While the ARRL can accuse me of self interest in my efforts to volunteer help, our employees at the ARRL have no requirement to reveal any conflict of interest in their formulation or execution of policies and are under threat of loosing their jobs if they reveal the contest affiliations of our employees at the ARRL.

During this time, the upcoming Leonids meteor shower was being heavily publisized in the media. On one of the ham newsgroups a high school student posted a request about meteor scatter and for logs of contacts made during the shower - he was doing a project on meteors. Here's a map I made of an auroral opening. If we hope to attract young people to ham radio, we should be able to send a person like this high school student to a url and tell him to use the query engine to look for contacts and draw maps. I contacted Shelby Ennis to find that he would not be collecting such information for the Leonids.

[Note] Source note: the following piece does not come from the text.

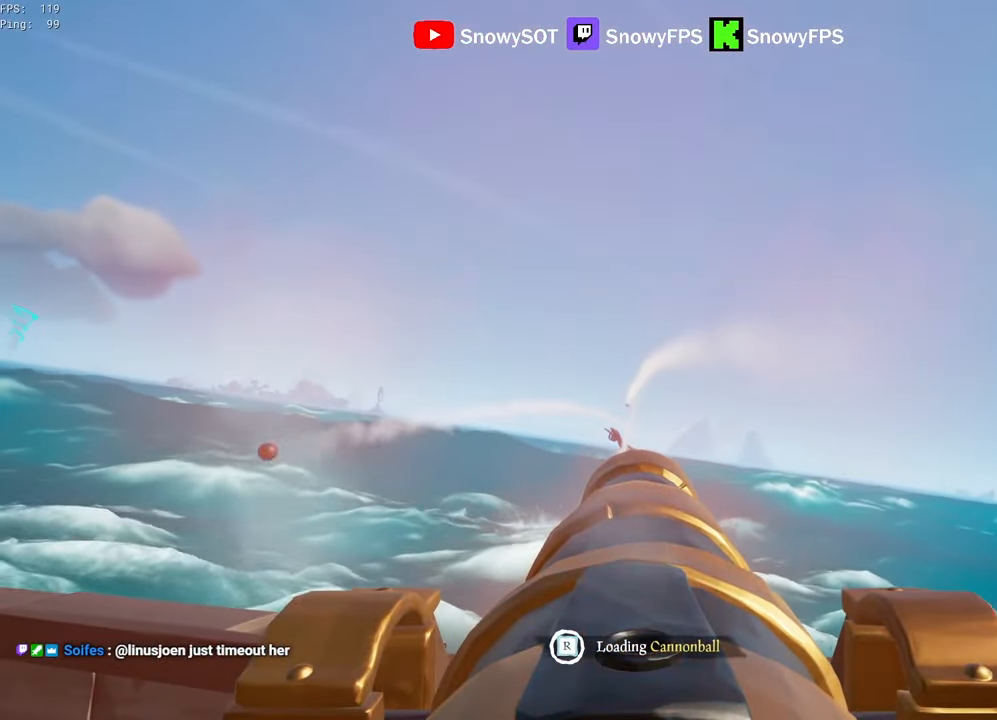
{"keys": [], "mouse": ["left"], "mouse_move": "still", "events": [[350, "w", "down"], [450, "w", "up"], [500, "mouse_left", "down"]]}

After 6 months I found that 5 people had asked that their logs not be released and the ARRL was not going to allow cleaned logs to be analysed, by a suitably appointed ARRL volunteer, even those logs for which the submitter explicitely allowed their logs to be released for analysis.

For last January's VHF contest I asked people to e-mail me their logs. I received about 10 logs, from people who thought this was a great idea. This wasn't enough to do a statistical analysis of the contest. I also received an equal number of vituperative e-mails from people who seemed to think I was out to steal their first-born. I gained new respect for people who take on leadership roles and try to steer groups of people in new directions.